#### Extracted text
--- START ---

- Poster
- Directed by: Lakhvir Bansi
- Screenplay by: Ravinder Singh
- Story by: Ravinder Singh
- Produced by: Golden Coin Entertainment Rav Production Ravinder Singh Pooja Batra
- Starring: Pooja Batra Gulshan Grover Kailey Rav Jasbir Gill
- Cinematography: Bruce Borland Chase Bowman Dmitry Burenok Sanjeev Chauhan Peter Planta
- Edited by: Sun Gill
- Music by: Aslam Keyi
- Release date: 13 May 2016;
- Country: India
- Language: Punjabi

= Killer Punjabi =

Killer Punjabi is a Punjabi mystery-action-thriller featuring Pooja Batra alongside Gulshan Grover, Kailey Rav and Jasbir Gill. Filmed mostly in Los Angeles, it was directed by Lakhvir Bansi. This film is a debut Punjabi film of Pooja Batra.

--- END ---

#### Data for review
--- START ---

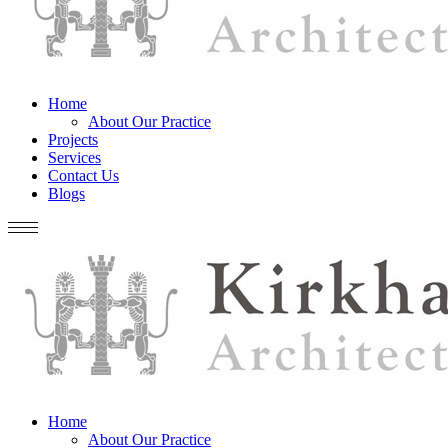
Home
About Our Practice
Projects
Services
Contact Us
Blogs
Home
About Our Practice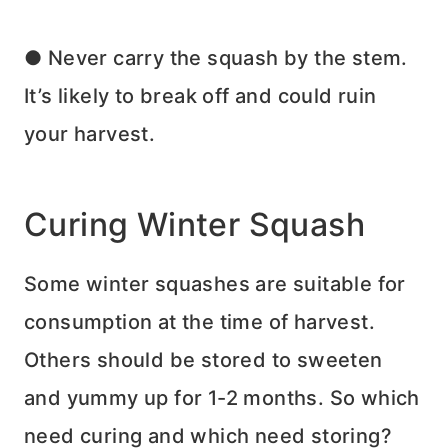
● Never carry the squash by the stem.
It’s likely to break off and could ruin
your harvest.
Curing Winter Squash
Some winter squashes are suitable for
consumption at the time of harvest.
Others should be stored to sweeten
and yummy up for 1-2 months. So which
need curing and which need storing?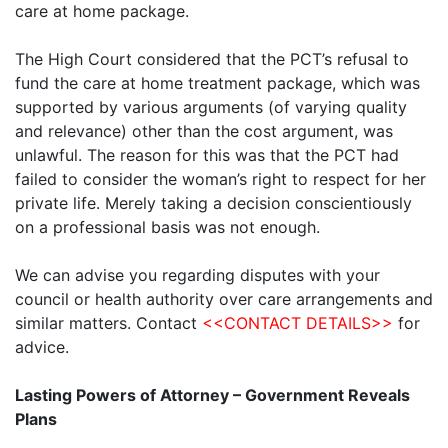
care at home package.
The High Court considered that the PCT’s refusal to
fund the care at home treatment package, which was
supported by various arguments (of varying quality
and relevance) other than the cost argument, was
unlawful. The reason for this was that the PCT had
failed to consider the woman’s right to respect for her
private life. Merely taking a decision conscientiously
on a professional basis was not enough.
We can advise you regarding disputes with your
council or health authority over care arrangements and
similar matters. Contact
<<CONTACT DETAILS>>
for
advice.
Lasting Powers of Attorney – Government Reveals
Plans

--- END ---

#### Your instructions
Reproduce the entire Killer Punjabi film text verbatim, from the first line through the last.

#### Result
- Poster
- Directed by: Lakhvir Bansi
- Screenplay by: Ravinder Singh
- Story by: Ravinder Singh
- Produced by: Golden Coin Entertainment Rav Production Ravinder Singh Pooja Batra
- Starring: Pooja Batra Gulshan Grover Kailey Rav Jasbir Gill
- Cinematography: Bruce Borland Chase Bowman Dmitry Burenok Sanjeev Chauhan Peter Planta
- Edited by: Sun Gill
- Music by: Aslam Keyi
- Release date: 13 May 2016;
- Country: India
- Language: Punjabi

= Killer Punjabi =

Killer Punjabi is a Punjabi mystery-action-thriller featuring Pooja Batra alongside Gulshan Grover, Kailey Rav and Jasbir Gill. Filmed mostly in Los Angeles, it was directed by Lakhvir Bansi. This film is a debut Punjabi film of Pooja Batra.